On Mon, Mar 09, 2020 at 01:47:10PM -0700, Paul E. McKenney wrote:
> On Mon, Mar 09, 2020 at 06:02:32PM +0100, Thomas Gleixner wrote:
> > #3) RCU idle
> > 
> >     Being able to trace code inside RCU idle sections is very similar to
> >     the question raised in #1.
> > 
> >     Assume all of the instrumentation would be doing conditional RCU
> >     schemes, i.e.:
> > 
> >     if (rcuidle)
> >     	....
> >     else
> >         rcu_read_lock_sched()
> > 
> >     before invoking the actual instrumentation functions and of course
> >     undoing that right after it, that really begs the question whether
> >     it's worth it.
> > 
> >     Especially constructs like:
> > 
> >     trace_hardirqs_off()
> >        idx = srcu_read_lock()
> >        rcu_irq_enter_irqson();
> >        ...
> >        rcu_irq_exit_irqson();
> >        srcu_read_unlock(idx);
> > 
> >     if (user_mode)
> >        user_exit_irqsoff();
> >     else
> >        rcu_irq_enter();
> > 
> >     are really more than questionable. For 99.9999% of instrumentation
> >     users it's absolutely irrelevant whether this traces the interrupt
> >     disabled time of user_exit_irqsoff() or rcu_irq_enter() or not.
> > 
> >     But what's relevant is the tracer overhead which is e.g. inflicted
> >     with todays trace_hardirqs_off/on() implementation because that
> >     unconditionally uses the rcuidle variant with the scru/rcu_irq dance
> >     around every tracepoint.
> > 
> >     Even if the tracepoint sits in the ASM code it just covers about ~20
> >     low level ASM instructions more. The tracer invocation, which is
> >     even done twice when coming from user space on x86 (the second call
> >     is optimized in the tracer C-code), costs definitely way more
> >     cycles. When you take the scru/rcu_irq dance into account it's a
> >     complete disaster performance wise.
> 
> Suppose that we had a variant of RCU that had about the same read-side
> overhead as Preempt-RCU, but which could be used from idle as well as
> from CPUs in the process of coming online or going offline?  I have not
> thought through the irq/NMI/exception entry/exit cases, but I don't see
> why that would be problem.
> 
> This would have explicit critical-section entry/exit code, so it would
> not be any help for trampolines.
> 
> Would such a variant of RCU help?
> 
> Yeah, I know.  Just what the kernel doesn't need, yet another variant
> of RCU...
> 

I was thinking about having a tracing-specific implementation of RCU.

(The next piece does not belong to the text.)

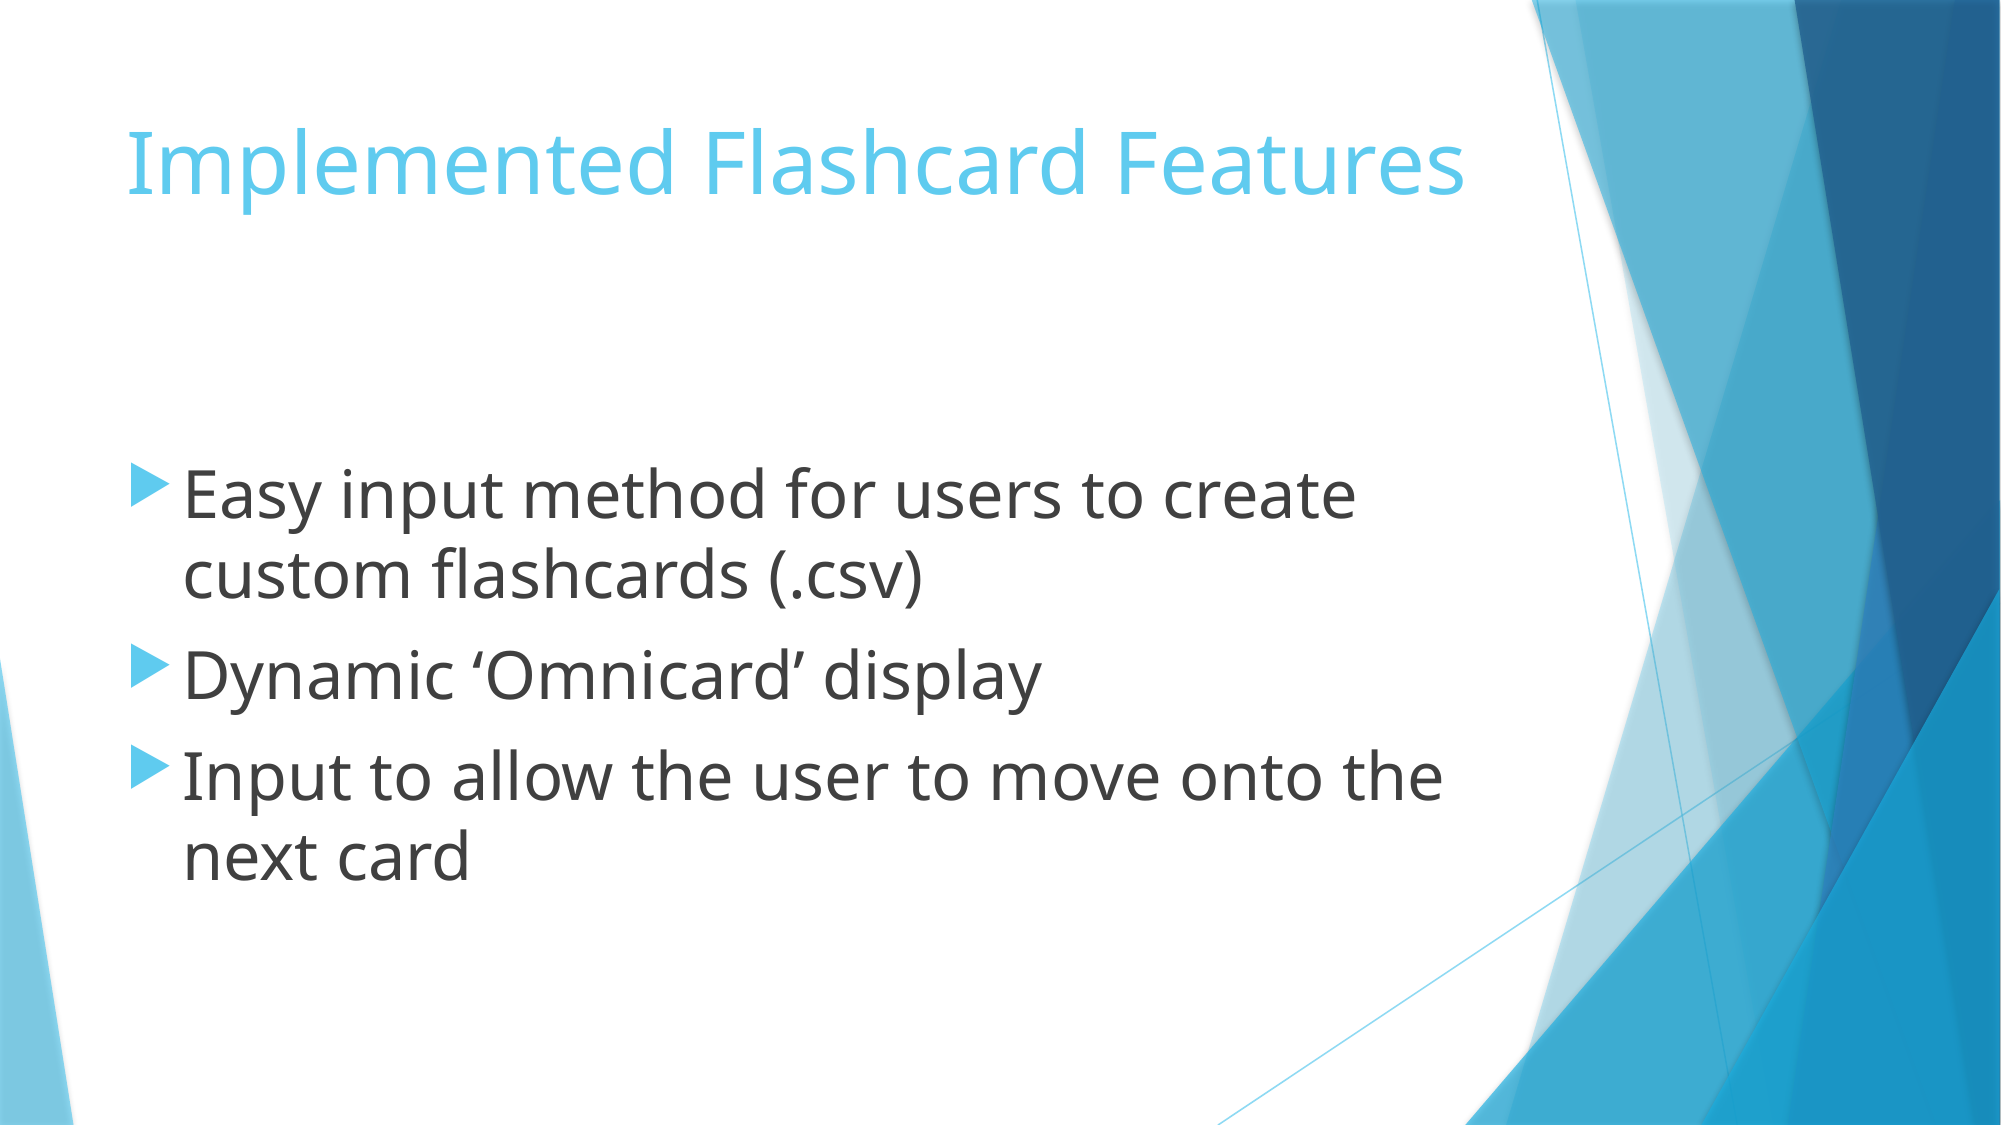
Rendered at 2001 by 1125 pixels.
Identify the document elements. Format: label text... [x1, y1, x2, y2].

Last week Steve told me that the tracing ring buffer has its own ad-hoc
RCU implementation which schedule a thread on each CPU to complete a grace
period (did I understand it right?). Of course such a flavour of RCU wouldn't
be nice to nohz_full but surely we can arrange some tweaks for those who
require strong isolation. I'm sure you're having a much better idea though.